→ **O que fazer**
1. Transcreva do texto sobre a revelia nas ações de nulidade de marca o trecho entre “Com as recentes” e “efeitos da revelia.”, ambos incluídos.
2. Dê continuidade ao texto sobre a revelia nas ações de nulidade de marca a partir do ponto em que ele termina.

===== Texto apresentado

O
processo judicial que visa anular registro de marca concedido pelo
Inpi perante a Justiça Federal vem sendo tema de debate quanto aos
legitimados a figurar no polo passivo, bem como os efeitos de suas
manifestações e formas de ingresso na lide. Além disso, a natureza
jurídica do bem envolvido, o registro da marca, possui impactos e
efeitos em atos processuais como a composição, a possibilidade de
transigir sobre direitos marcários e os efeitos da revelia para a parte
que deixa de apresentar a devida contestação.
Com as recentes edições de portarias pela Justiça Federal do Rio de Janeiro
[1]
e a divulgação de artigos e estudos que indicam que o Inpi pode
transitar entre a figura de assistente para litisconsorte passivo da
demanda, a depender de seu posicionamento manifestado nos autos
[2],
passou-se a duvidar se o detentor de um registro de marca ou ainda um
terceiro interessado na nulidade de um ato do Inpi, como a manutenção de
indeferimento de um pedido de registro, pode, além de ser revel, sofrer
a aplicação dos efeitos da revelia.
Segundo Alexandre Freitas Câmara
[3],
revelia é simplesmente a ausência de contestação que deveria ser
apresentada pelo réu, sendo um fato processual que pode produzir efeitos
variados, tanto materiais quanto efeitos processuais. O efeito material
da revelia, de acordo com o artigo 344 do CPC, diz respeito à presunção
de veracidade do que fora alegado pelo autor. Porém, trata-se de uma
presunção
iuris tantum, admitindo prova em contrário quando o réu receber o processo no estado em que este se encontra.
É
sabido, portanto, que há uma diferença entre revelia e a aplicação dos
efeitos materiais da revelia.
Enquanto a primeira, conforme já
mencionado, é um fato processual, e a segunda implica em presunções de
veracidade acerca das alegações do autor. Porém, o artigo 345 do CPC
elenca hipóteses em que esses efeitos materiais da revelia não são
aplicados, como a apresentação de contestação por litisconsorte do réu
revel (obviamente quando há pluralidade de réus), nos termos do inciso I
do citado artigo.

==========
===== Dados fornecidos

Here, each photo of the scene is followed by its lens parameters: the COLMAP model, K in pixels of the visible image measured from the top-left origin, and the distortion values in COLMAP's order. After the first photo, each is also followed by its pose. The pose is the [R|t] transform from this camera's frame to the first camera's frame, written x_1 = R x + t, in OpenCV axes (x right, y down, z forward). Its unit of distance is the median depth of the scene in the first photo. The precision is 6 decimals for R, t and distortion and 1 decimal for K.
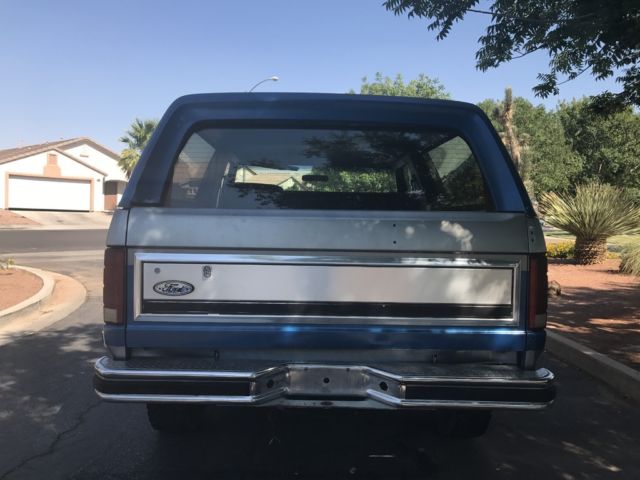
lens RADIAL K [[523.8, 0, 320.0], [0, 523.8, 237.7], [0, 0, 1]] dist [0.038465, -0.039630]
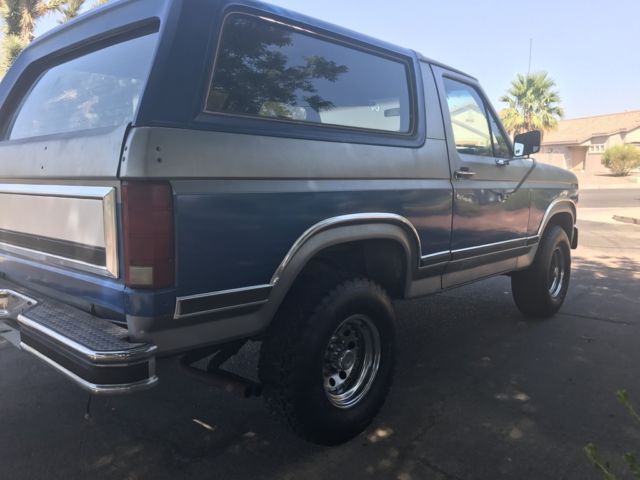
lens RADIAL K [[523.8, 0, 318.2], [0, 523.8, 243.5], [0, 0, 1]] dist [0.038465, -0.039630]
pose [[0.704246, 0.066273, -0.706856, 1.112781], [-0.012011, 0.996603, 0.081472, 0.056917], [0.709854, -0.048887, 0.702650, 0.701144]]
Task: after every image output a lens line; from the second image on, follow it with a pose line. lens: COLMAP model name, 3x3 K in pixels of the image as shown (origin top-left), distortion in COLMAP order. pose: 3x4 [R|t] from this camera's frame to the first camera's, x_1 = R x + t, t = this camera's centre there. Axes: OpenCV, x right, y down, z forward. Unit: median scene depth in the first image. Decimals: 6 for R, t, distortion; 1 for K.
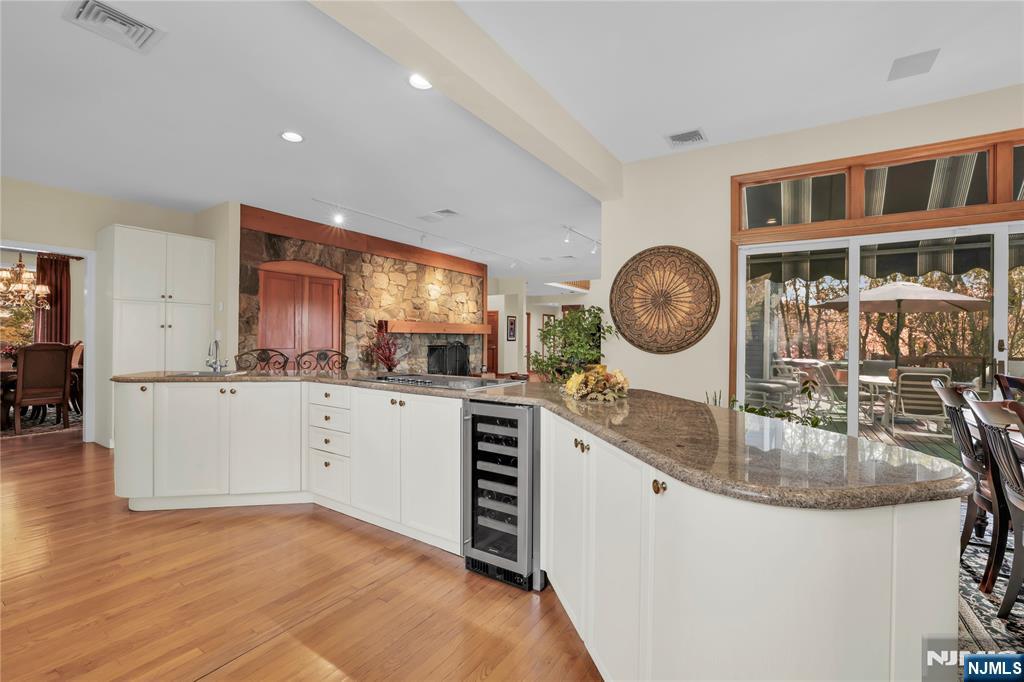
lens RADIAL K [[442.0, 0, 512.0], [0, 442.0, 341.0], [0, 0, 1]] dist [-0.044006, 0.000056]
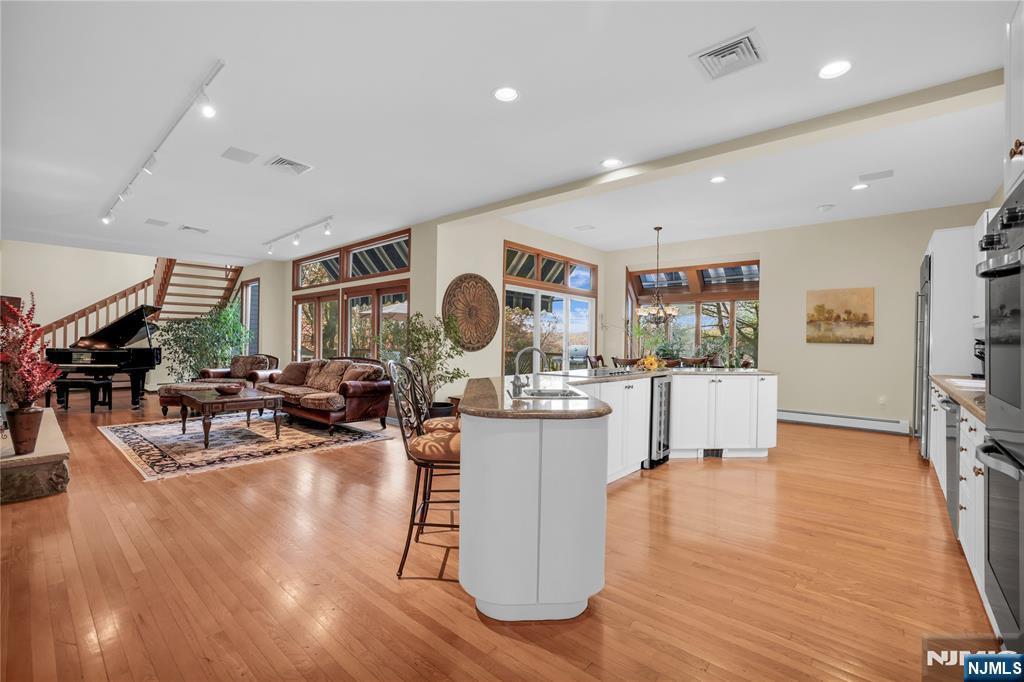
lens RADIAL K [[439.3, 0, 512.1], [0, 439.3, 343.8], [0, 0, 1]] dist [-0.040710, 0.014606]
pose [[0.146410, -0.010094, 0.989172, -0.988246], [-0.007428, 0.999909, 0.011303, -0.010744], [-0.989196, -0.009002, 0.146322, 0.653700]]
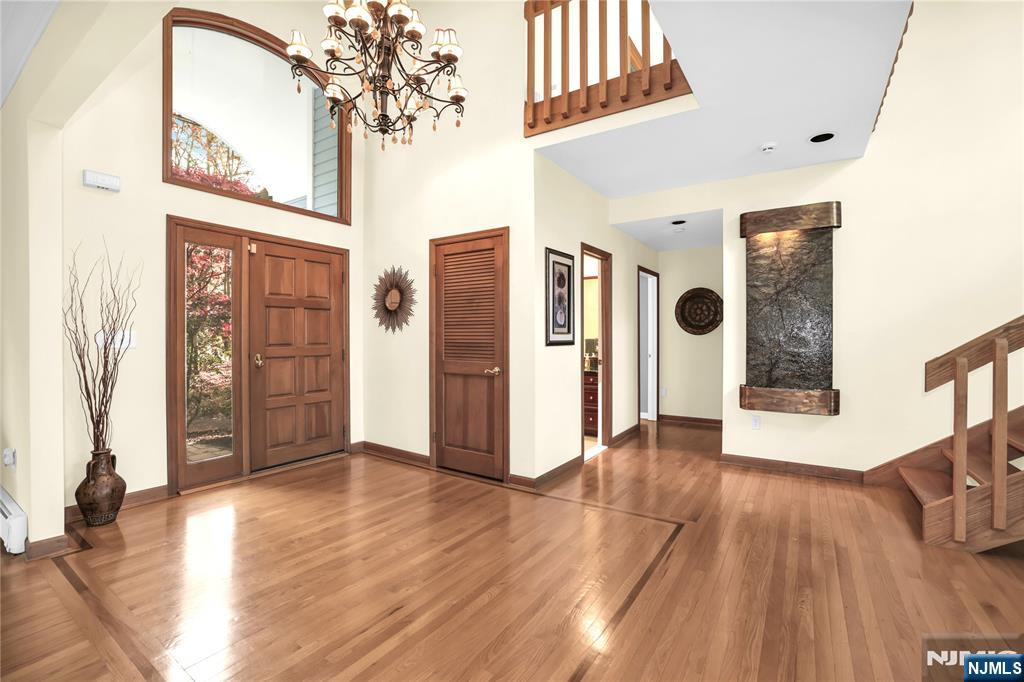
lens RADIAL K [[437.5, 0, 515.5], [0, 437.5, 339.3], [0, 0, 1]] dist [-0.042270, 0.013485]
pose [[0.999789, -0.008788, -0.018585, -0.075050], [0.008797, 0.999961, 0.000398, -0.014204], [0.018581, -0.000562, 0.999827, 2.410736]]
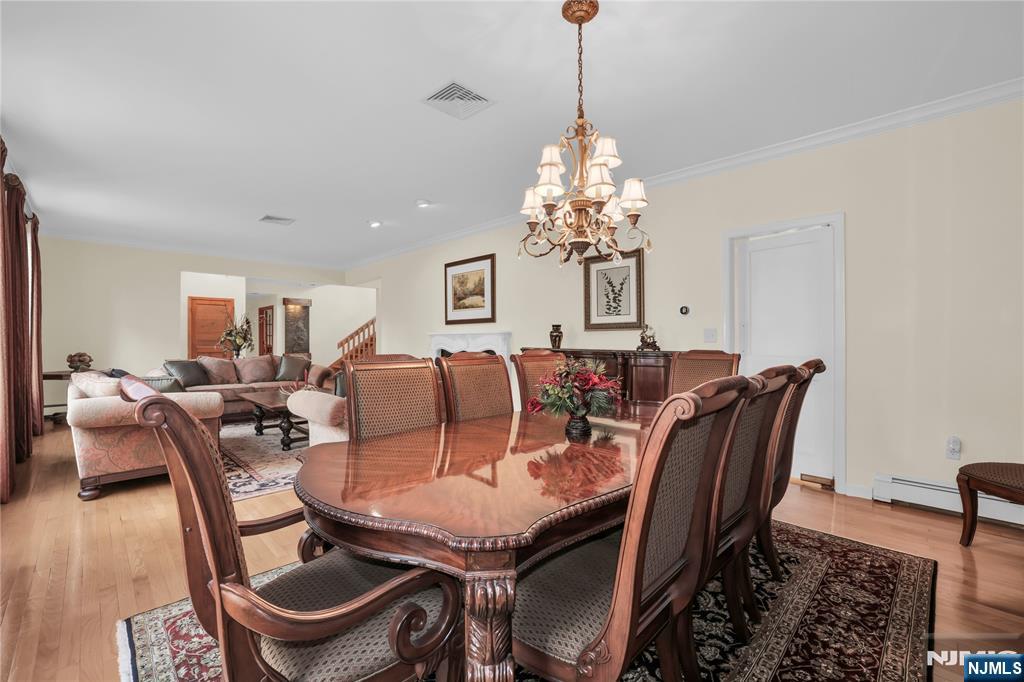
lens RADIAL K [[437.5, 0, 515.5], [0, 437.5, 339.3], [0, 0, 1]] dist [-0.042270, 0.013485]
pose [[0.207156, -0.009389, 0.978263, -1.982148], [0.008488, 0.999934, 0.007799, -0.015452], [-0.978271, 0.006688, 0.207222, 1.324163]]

==========
===== Dados fornecidos

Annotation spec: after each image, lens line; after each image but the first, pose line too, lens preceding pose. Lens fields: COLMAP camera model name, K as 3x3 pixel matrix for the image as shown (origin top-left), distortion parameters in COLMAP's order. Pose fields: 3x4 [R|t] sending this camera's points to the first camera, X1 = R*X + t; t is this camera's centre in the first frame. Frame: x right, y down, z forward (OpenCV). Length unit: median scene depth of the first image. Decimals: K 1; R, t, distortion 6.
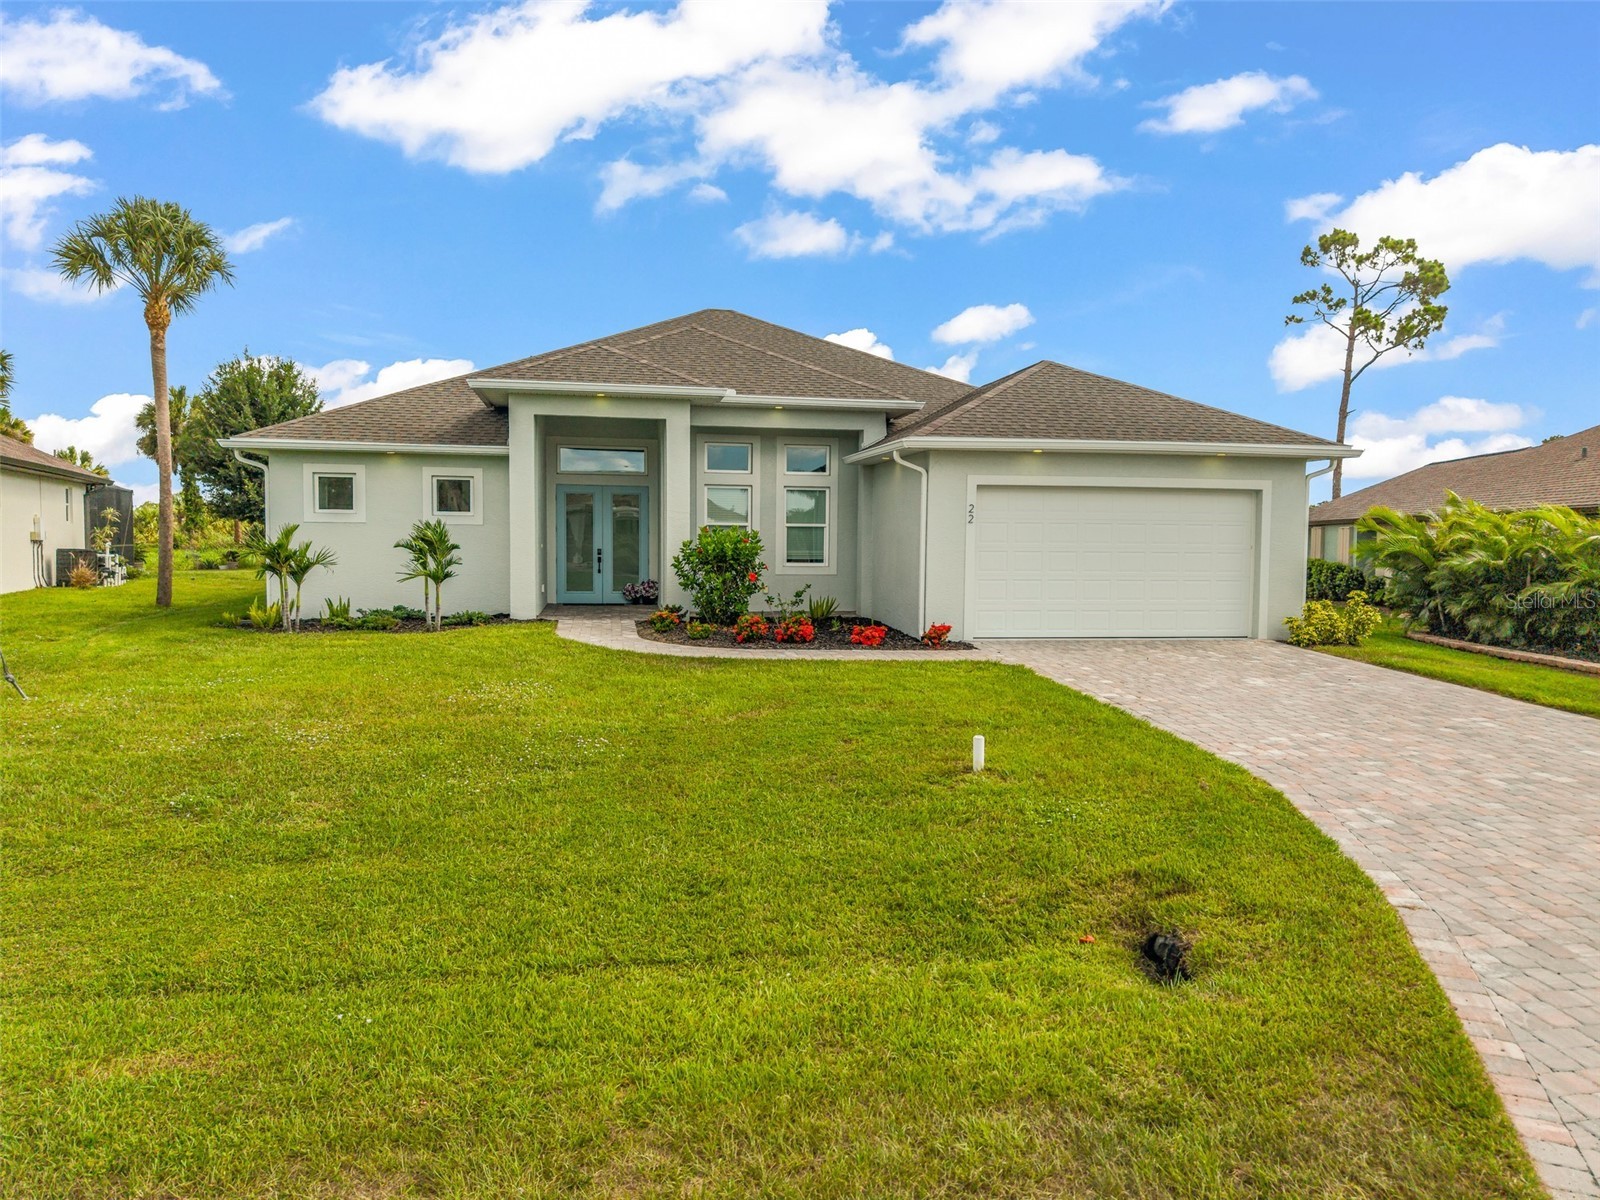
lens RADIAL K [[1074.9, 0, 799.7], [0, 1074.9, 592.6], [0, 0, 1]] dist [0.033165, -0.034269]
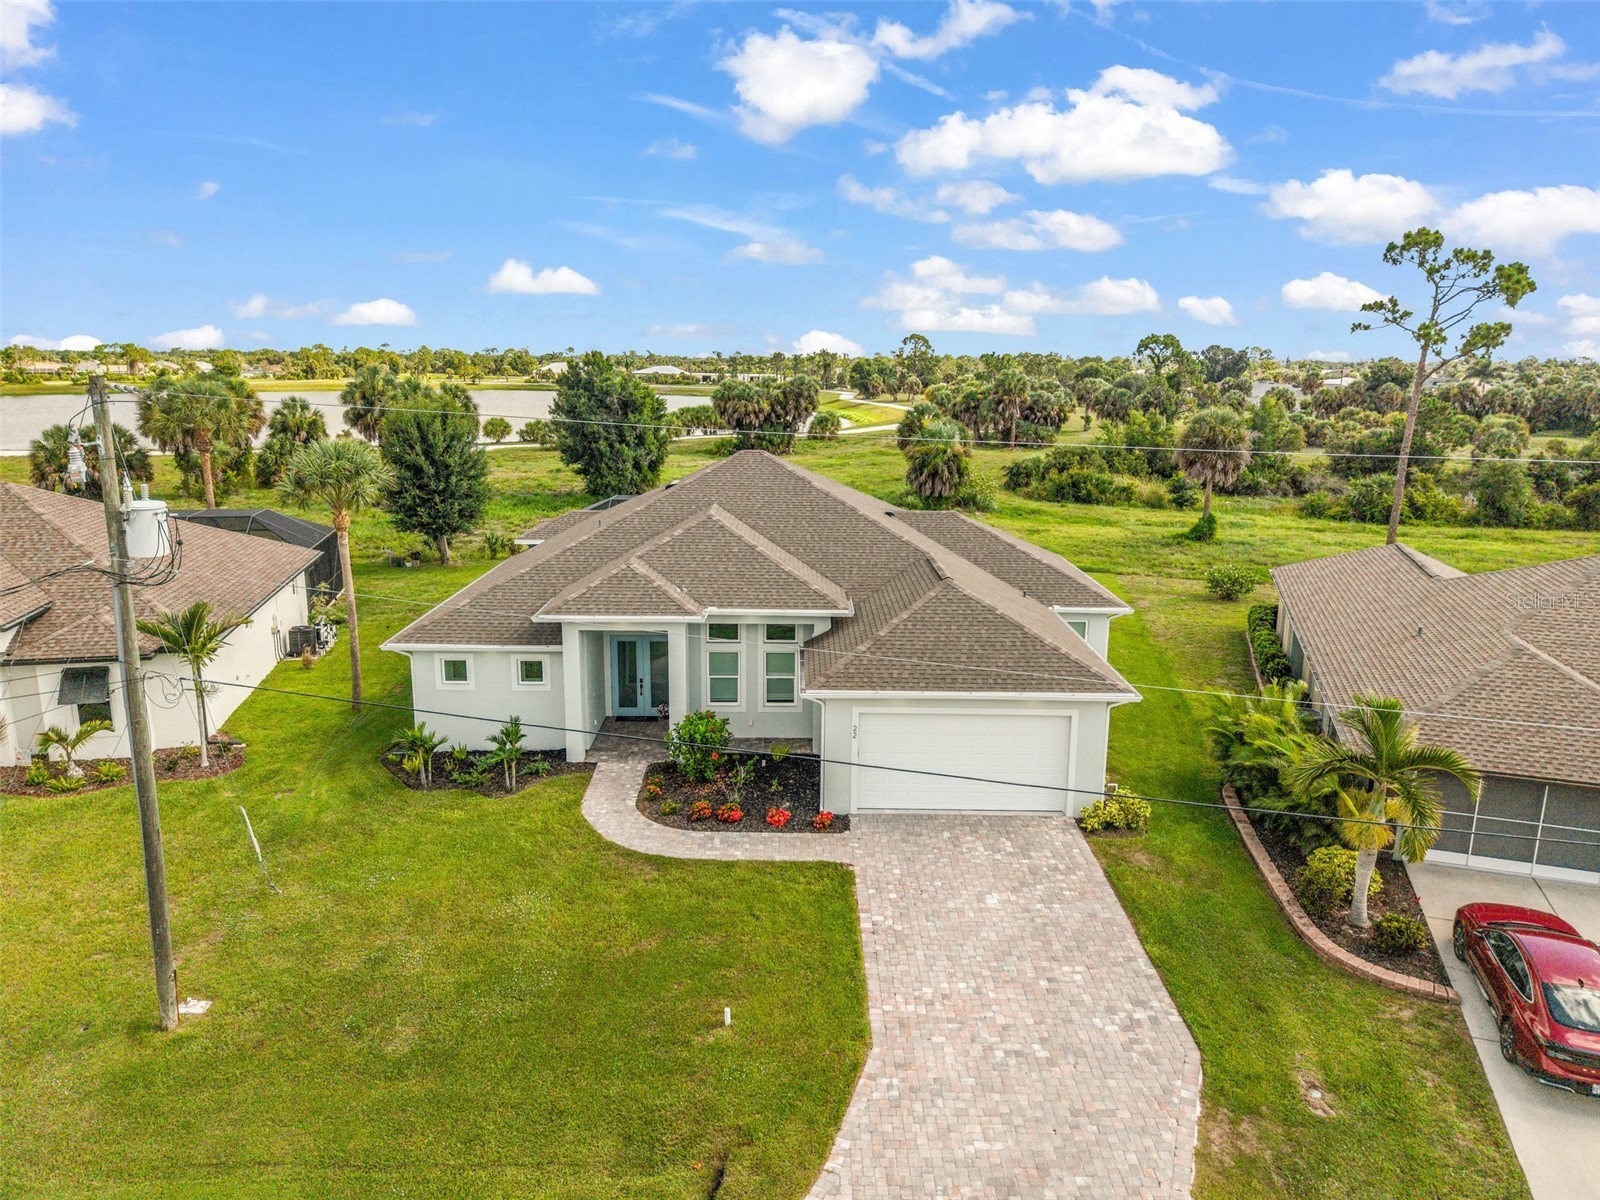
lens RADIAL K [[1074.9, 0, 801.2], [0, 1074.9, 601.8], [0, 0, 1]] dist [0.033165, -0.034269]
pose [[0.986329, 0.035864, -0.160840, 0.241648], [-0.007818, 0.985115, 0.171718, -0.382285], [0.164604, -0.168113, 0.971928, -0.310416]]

==========
===== Dados fornecidos

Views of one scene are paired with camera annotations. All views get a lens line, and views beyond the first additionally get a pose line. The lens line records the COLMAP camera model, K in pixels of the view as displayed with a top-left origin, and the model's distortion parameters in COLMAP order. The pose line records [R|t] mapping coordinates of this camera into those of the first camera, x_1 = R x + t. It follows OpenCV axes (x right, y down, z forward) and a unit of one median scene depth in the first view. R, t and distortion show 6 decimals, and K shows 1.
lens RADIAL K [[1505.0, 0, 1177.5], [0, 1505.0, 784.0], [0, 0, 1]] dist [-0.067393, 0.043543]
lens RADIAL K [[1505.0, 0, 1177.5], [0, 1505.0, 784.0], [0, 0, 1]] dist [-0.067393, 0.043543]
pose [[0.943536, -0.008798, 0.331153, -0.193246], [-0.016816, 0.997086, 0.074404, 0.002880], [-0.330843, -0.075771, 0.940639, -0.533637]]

==========

→ **Respostas por tarefa**
1.
Com as recentes edições de portarias pela Justiça Federal do Rio de Janeiro
[1]
e a divulgação de artigos e estudos que indicam que o Inpi pode
transitar entre a figura de assistente para litisconsorte passivo da
demanda, a depender de seu posicionamento manifestado nos autos
[2],
passou-se a duvidar se o detentor de um registro de marca ou ainda um
terceiro interessado na nulidade de um ato do Inpi, como a manutenção de
indeferimento de um pedido de registro, pode, além de ser revel, sofrer
a aplicação dos efeitos da revelia.

2.
Em ações de nulidade de registro de marca ou
que visam anular o indeferimento de pedido de registro baseado na
colidência com registro anterior de terceiro ou que tenha sofrido
oposição de terceiro, tem-se, como regra, uma pluralidade de réus: o
Inpi e o titular do registro anulando ou o titular de uma marca que
possivelmente conflita com a que se pretende obter registro. Nesses dois
casos, o Inpi pode concordar com o pleito autoral e figurar como
assistente do autor, ou concordar com o réu, defendendo o seu ato
administrativo e vir a integrar efetivamente o polo passivo.
Nesse
caso, sendo o Inpi considerado preambularmente réu (de acordo com os
mais recentes entendimentos da Justiça Federal do Rio de Janeiro), ao
apresentar contestação, a autarquia afasta a aplicabilidade dos efeitos
materiais da revelia ao particular que não apresentou tempestivamente a
sua própria contestação. Essa situação gera uma suspeita de que o réu,
titular do registro da marca anulanda, poderia apresentar sua peça de
defesa a qualquer momento, mesmo após o Inpi, quando a sistemática
atualmente adotada é a de o réu particular ofertar a sua contestação
somente depois que a autarquia se manifestar levando em consideração o
contraditório já instaurado.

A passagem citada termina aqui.